Can participatory governance improve the quality of democracy?
A response from Latin America

LATINNO's project founder and coordinator Thamy Pogrebinschi recently published a chapter in the Handbook on Participatory Governance. There, she delves upon how the academia could bring together the research agendas of participatory governance, democratic innovations, and quality of democracy, and argues that participatory innovations can only enhance the quality of democracy if these forms of political experimentation are institutionalized within the representative system.

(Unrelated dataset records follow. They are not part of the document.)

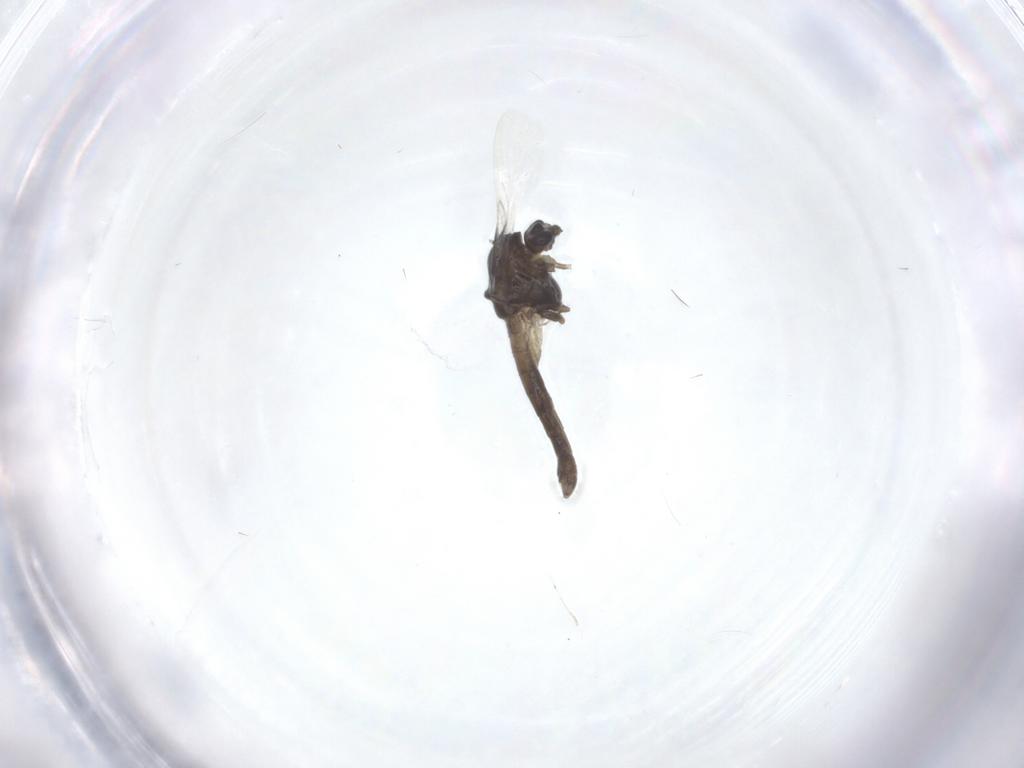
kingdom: Animalia
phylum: Arthropoda
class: Insecta
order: Diptera
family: Chironomidae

After proposing an analytical framework to assess the impact of democratic innovations in the quality of democracy, and relying on evidence from a number of Latin American countries, this recent publication provides indicators for assessing the institutionalization of political experimentation and an insight into three of the dimensions of democracy: responsiveness, competition, and equality.

Featured Cases

Edit-a-Thon #MujeresHaciendoMéxico - MEXICO

The Edit-a-Thon #MujeresHaciendoMéxico (lit. Women building Mexico) took place in Mexico City on March 8, 2018. This participatory campaign was carried out with the aim of increasing the number of collaborators editing the online encyclopedia, Wikipedia, and the biographies of remarkable women by adding new entries or editing old ones.

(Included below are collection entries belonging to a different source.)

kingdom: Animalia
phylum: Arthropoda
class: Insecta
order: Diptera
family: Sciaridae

The call was open to civil society organizations and volunteers, who wrote and edited the profiles of outstanding female figures in the areas of science, art, literature, music, journalism, sports, communication, culture, activism, technology and entrepreneurship.

 

Observatories against Street Harassment - REGIONAL

The Observatory against Street Harassment is a citizen initiative that started in Chile and was then implemented in Bolivia, Colombia, Costa Rica, Nicaragua, Guatemala, and Uruguay. It was created with the aim of denouncing sexual harassment and the normalization of violence in public spaces. The observatory carries out educational campaigns, academic research, legal and international consultancy, and project management. Citizens can contribute by monitoring incidents of sexual harassment in the streets and denouncing them on the observatory's website or in loco. In some countries, it also seeks to influence public policies and the domestic legislation.

Newest Innovation

The Streets of Women - REGIONAL

The Streets of Women is a collaborative mapping project that seeks to identify the streets that are named after prominent female figures in Latin American and Spanish cities, denouncing the gender gap that exists in public spaces.

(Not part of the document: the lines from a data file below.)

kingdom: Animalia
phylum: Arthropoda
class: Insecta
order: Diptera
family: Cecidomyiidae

Citizens can participate, either by signaling the names of the streets that are not included in OpenStreetMap, creating Wikipedia articles about the women who haven't been added to this online encyclopedia or inserting new cities. In addition to publicly disclosing the number of streets that commemorate women, it also publishes how many of them have an article on Wikipedia. 

In Lima, only 8.5% of the streets are named after a female figure; in Montevideo, 8%; in Asunción, only 7.8%; in Cochabamba, 6.9%; and in Buenos Aires, 6.1%. Barely half of these figures have a Wikipedia profile.